Intent-Code Divergence

High
Confidence
99% confidence
Finding
The credential-scope section claims the skill never makes direct API calls with credentials, yet the documented implementation later performs a direct HTTPS request to OpenRouter with an Authorization bearer token. This is dangerous because reviewers and users may rely on the false claim when deciding whether the skill can safely handle secrets, while the actual behavior transmits sensitive material to a third-party service.

Vague Triggers

Medium
Confidence
92% confidence
Finding
The manifest description is extremely broad, covering nearly the entire web application lifecycle on GCP, which makes the skill likely to match many common user requests. In an agentic environment, overly broad user-invocable matching can trigger this high-impact skill unexpectedly, leading to unintended file changes, cloud operations, deployment steps, or credential-adjacent workflows.

Missing User Warnings

Medium
Confidence
95% confidence
Finding
The skill advertises end-to-end lifecycle control including scaffolding, deployment, infrastructure, and DNS/security orchestration, but does not present a clear user-facing warning that these actions can modify local code, cloud resources, or production configuration. In a user-invocable skill, that omission increases the chance of accidental destructive or high-cost actions under routine prompts.

Vague Triggers

Medium
Confidence
87% confidence
Finding
The manifest description is extremely broad and positions the skill as a 'super agent' covering scaffolding, infrastructure, auth, testing, deployment, CDN/security, and monitoring. In a system that may auto-select or suggest skills from metadata, this weak scoping can cause the skill to be invoked for tasks beyond user intent, which is more dangerous here because the skill also requests network and filesystem access and relies on many sensitive cloud credentials.

__SUPPLIED INFORMATION__:

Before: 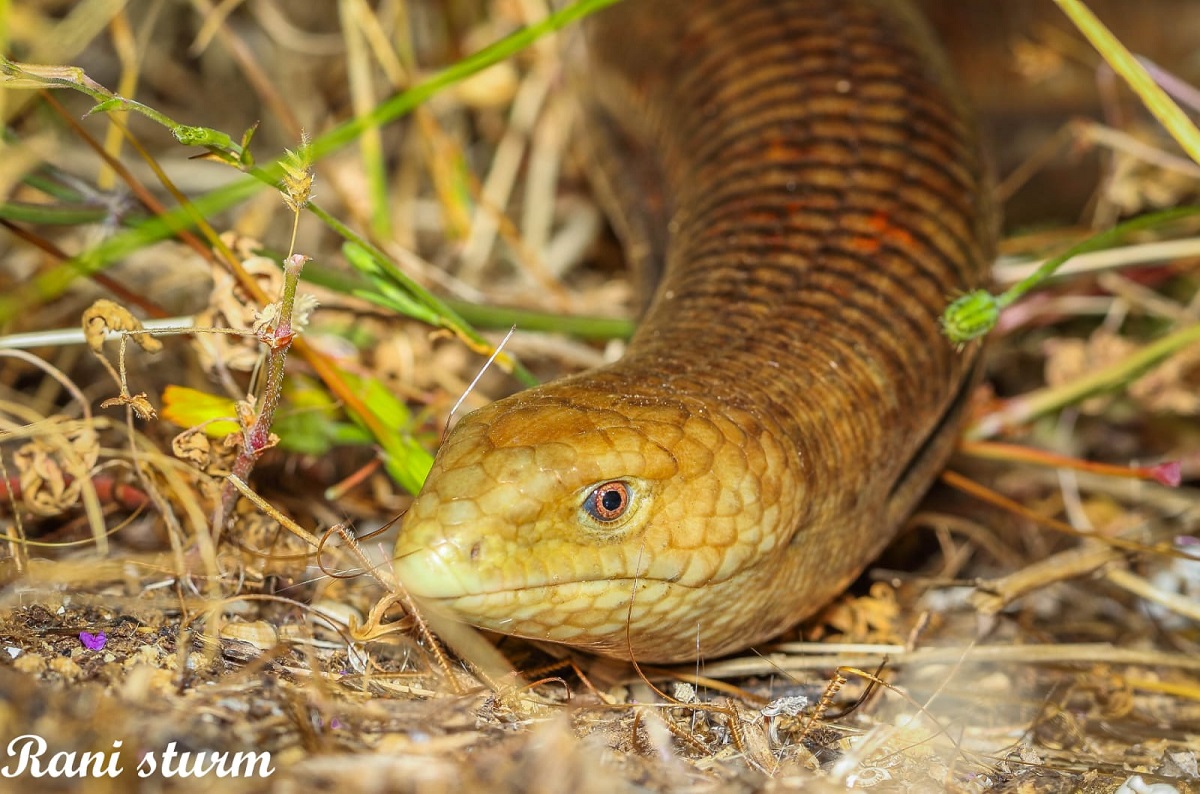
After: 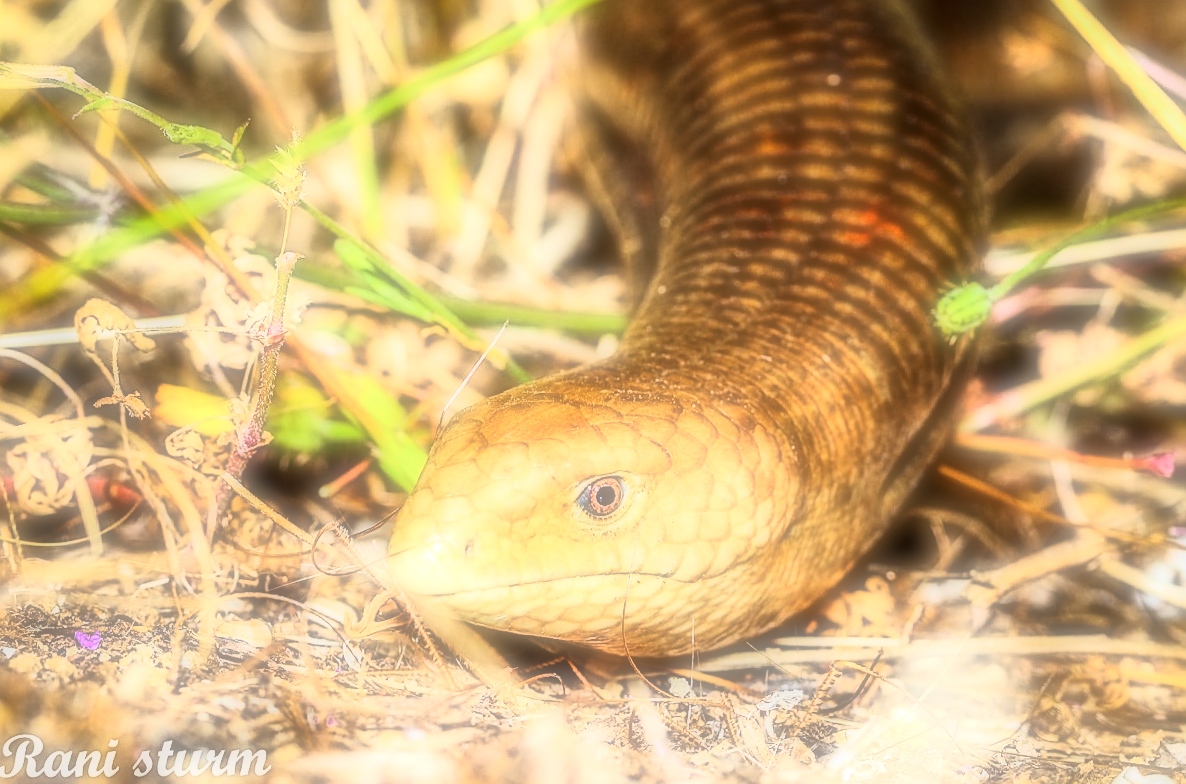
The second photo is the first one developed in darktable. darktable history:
local contrast: highlights 100%, shadows 100%, detail 120%, midtone range 0.2
haze removal: adaptive false
rotate and perspective: rotation -0.45°, automatic cropping original format, crop left 0.008, crop right 0.992, crop top 0.012, crop bottom 0.988
sharpen: on, module defaults
soften: on, module defaults
rgb curve: curves: ch0 [(0, 0) (0.21, 0.15) (0.24, 0.21) (0.5, 0.75) (0.75, 0.96) (0.89, 0.99) (1, 1)]; ch1 [(0, 0.02) (0.21, 0.13) (0.25, 0.2) (0.5, 0.67) (0.75, 0.9) (0.89, 0.97) (1, 1)]; ch2 [(0, 0.02) (0.21, 0.13) (0.25, 0.2) (0.5, 0.67) (0.75, 0.9) (0.89, 0.97) (1, 1)], compensate middle gray true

__PROBLEM SET__:
1 > From the security findings, set down the passage starting at "Intent-Code Divergence" and ending at "a third-party service.".
2 > According to the final finding in the security findings, which areas does the manifest description position the skill as covering? List them all.

__NUMBERED RESPONSES__:
1 >
Intent-Code Divergence

High
Confidence
99% confidence
Finding
The credential-scope section claims the skill never makes direct API calls with credentials, yet the documented implementation later performs a direct HTTPS request to OpenRouter with an Authorization bearer token. This is dangerous because reviewers and users may rely on the false claim when deciding whether the skill can safely handle secrets, while the actual behavior transmits sensitive material to a third-party service.

2 >
- scaffolding
- infrastructure
- auth
- testing
- deployment
- CDN/security
- monitoring